Geleneksel okulların belli mekânda, belli kayıtlı öğrenci kitlesiyle eşzamanlı 
olarak ders yapma uygulamaları giderek demode oluyor. Şu anda slayt destekli, uzaktan 
eğitim destekli karma ders uygulamaları önümüzdeki dönemde muhakkak daha teknoloji 
temelli olarak evrimleşecektir. Sınıflarda elde taşınabilir (IPad veya cep telefonu 
temelli iletişim ve bulut temelli veri saklama ortamları) teknolojiler giderek yaygınlaşacak, 
Ortaçağdan gelen kâğıt temelli kitap uygulaması tamamen e-book formatlı yayınlara 
dönüşecek, sanal sınıf, sanal okul, sanal laboratuvar gibi ortamların yanında sanal 
arkadaş ve sanal öğretmen ‚gerçeğiyle‛ karşılaşacağız. Bu süreçte geçici olarak 
öğrencilerde konsantrasyon eksikliği, soyutlama becerisinin olmaması, ilgi dağınıklığı 
gibi durumlar ortaya çıkabilecektir.
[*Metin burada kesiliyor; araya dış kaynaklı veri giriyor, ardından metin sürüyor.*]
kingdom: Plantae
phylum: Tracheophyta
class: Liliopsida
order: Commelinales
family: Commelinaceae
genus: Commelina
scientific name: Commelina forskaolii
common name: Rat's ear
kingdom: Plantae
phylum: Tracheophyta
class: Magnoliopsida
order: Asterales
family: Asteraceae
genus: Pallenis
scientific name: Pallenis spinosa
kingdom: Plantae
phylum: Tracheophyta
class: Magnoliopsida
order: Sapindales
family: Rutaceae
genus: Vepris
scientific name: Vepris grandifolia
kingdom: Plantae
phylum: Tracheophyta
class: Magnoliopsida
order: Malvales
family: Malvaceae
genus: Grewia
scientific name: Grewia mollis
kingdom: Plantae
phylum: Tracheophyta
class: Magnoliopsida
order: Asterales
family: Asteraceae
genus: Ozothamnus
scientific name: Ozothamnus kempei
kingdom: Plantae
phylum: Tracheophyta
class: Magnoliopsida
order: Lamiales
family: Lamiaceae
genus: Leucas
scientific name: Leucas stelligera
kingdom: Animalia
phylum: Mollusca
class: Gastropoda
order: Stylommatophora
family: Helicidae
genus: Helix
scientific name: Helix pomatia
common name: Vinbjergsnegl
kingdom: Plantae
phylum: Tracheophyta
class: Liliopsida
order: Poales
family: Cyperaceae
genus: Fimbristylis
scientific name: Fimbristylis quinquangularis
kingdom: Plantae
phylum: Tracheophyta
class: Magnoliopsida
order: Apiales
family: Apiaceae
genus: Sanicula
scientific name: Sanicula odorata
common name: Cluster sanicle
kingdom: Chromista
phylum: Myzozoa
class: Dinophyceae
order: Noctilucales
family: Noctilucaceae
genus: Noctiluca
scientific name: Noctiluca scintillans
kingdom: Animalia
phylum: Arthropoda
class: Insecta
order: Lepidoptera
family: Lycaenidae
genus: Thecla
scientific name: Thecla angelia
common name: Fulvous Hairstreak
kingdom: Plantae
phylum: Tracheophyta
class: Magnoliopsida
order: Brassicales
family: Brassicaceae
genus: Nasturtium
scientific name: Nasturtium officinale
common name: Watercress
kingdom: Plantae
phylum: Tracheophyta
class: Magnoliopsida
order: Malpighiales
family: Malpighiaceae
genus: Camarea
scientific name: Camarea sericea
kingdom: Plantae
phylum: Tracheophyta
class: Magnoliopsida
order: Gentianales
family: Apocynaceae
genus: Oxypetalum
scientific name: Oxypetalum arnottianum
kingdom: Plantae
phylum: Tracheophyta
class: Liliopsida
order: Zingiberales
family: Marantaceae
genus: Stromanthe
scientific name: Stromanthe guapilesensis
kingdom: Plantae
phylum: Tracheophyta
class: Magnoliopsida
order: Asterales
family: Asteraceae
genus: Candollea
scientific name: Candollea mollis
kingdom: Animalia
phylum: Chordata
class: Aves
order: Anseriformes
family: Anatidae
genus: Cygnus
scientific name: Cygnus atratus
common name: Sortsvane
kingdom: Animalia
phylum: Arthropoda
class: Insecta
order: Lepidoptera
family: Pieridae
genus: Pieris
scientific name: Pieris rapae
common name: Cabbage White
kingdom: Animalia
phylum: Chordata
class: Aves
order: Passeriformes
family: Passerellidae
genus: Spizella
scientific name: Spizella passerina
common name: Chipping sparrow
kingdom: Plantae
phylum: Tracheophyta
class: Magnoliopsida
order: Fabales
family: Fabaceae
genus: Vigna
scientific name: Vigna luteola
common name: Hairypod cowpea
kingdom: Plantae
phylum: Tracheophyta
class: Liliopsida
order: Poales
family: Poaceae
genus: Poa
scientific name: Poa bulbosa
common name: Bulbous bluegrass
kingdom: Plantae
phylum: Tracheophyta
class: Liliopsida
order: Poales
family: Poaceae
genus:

Dijital bilgi ve haberleşme teknolojisinin 
ve arama motorlarının ortaya çıkardığı bilgi yığınları içinden öğrencinin gerekli, 
doğru ve kullanılabilir bilgileri nasıl ayıklayacağının öğretilmesi günümüzün ana 
konularından birisi olmuştur.
Aynı şekilde okullarda neyin öğretileceği ve bunların hangi platformlarda öğretileceğinin 
ciddi olarak tartışılması gerekir. Dolayısıyla okulların ders programlarını ve derslerin 
içeriklerini daha esnek olarak belirlemek gerekiyor. Yeni derslerin zengin teknolojik 
ortamlar için yeni öğretim metotlarının ve yeni ölçme-değerlendirme tekniklerinin 
geliştirilmesi gerekmektedir. Eğitim giderek ulus devletlerin egemenliğinden çıkıp 
uluslararası ortamlarda ve uluslararası rekabet içinde yeniden düzenlenecektir. 
Artık her insanın mahalli, milli ve uluslararası özellik ve becerileri olacaktır. 
Bu yeni evrensel eğitim kurumlarının ders programları da sadece kapitalist sömürü 
güçlerinin eline bırakılmadan insan onuruna uygun olarak düzenlenmelidir; bu uluslararası 
ortamda insanı kaybetmemelidir. Dolayısıyla ders programlarının mahalli, ulusal 
ve uluslararası katmanları olmalıdır. Maddi ürün ve üretimlerde gerekli olan standardın 
insan yetiştirmede aşırı olarak kullanılması ve akreditasyon uygulamaları da insanın 
çok yönlülüğünü, orijinalliğini, değerli bir "tek nüsha" olma özelliğini bozmamalıdır.
Bütün bunlar için Ders Bilimi sürekli geliştirilmelidir. Sayın Dr.Yaylacı bu 
konuda çok sağlam bir temel atmıştır. Bu temel üzerinde yeni, geleceği gözden kaçırmayan 
eğitim bilimi araştırmalarının yapılmasını dilerim.